The MIANALYZE Procedure

Multivariate Inferences

Multivariate inference based on Wald tests can be done with m imputed data sets. The approach is a generalization of the approach taken in the univariate case (Rubin 1987, p. 137; Schafer 1997, p. 113). Suppose that $\hat{\mb{Q}_ i}$ and $\hat{\mb{W}_ i}$ are the point and covariance matrix estimates for a p-dimensional parameter $\mb{Q}$ (such as a multivariate mean) from the $i\mr{th}$ imputed data set, i = 1, 2, …, m. Then the combined point estimate for $\mb{Q}$ from the multiple imputation is the average of the m complete-data estimates:

\[  \overline{\mb{Q}} = \frac{1}{m} \sum _{i=1}^{m} \hat{\mb{Q}_ i}  \]

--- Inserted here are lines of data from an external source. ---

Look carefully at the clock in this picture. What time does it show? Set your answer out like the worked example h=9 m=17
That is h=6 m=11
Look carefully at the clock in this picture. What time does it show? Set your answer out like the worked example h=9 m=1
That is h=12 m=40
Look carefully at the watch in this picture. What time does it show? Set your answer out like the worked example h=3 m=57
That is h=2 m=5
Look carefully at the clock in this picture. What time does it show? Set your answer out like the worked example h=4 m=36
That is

Suppose that $\overline{\mb{W}}$ is the within-imputation covariance matrix, which is the average of the m complete-data estimates:

\[  \overline{\mb{W}} = \frac{1}{m} \sum _{i=1}^{m} \hat{\mb{W}_ i}  \]

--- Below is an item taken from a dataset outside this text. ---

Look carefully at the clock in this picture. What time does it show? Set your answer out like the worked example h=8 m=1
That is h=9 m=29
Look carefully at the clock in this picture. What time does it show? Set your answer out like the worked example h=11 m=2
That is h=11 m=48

And suppose that $\mb{B}$ is the between-imputation covariance matrix:

\[  \mb{B} = \frac{1}{m-1} \sum _{i=1}^{m} (\hat{\mb{Q}_ i}-\overline{\mb{Q}}) (\hat{\mb{Q}_ i}-\overline{\mb{Q}})’  \]

Then the covariance matrix associated with $\overline{\mb{Q}}$ is the total covariance matrix

\[  \mb{T}_{0} = \overline{\mb{W}} + (1+\frac{1}{m})\mb{B}  \]

The natural multivariate extension of the t statistic used in the univariate case is the F statistic

\[  F_{0} = (\mb{Q}-\overline{\mb{Q}})’ \mb{T}_{0}^{-1} (\mb{Q}-\overline{\mb{Q}})  \]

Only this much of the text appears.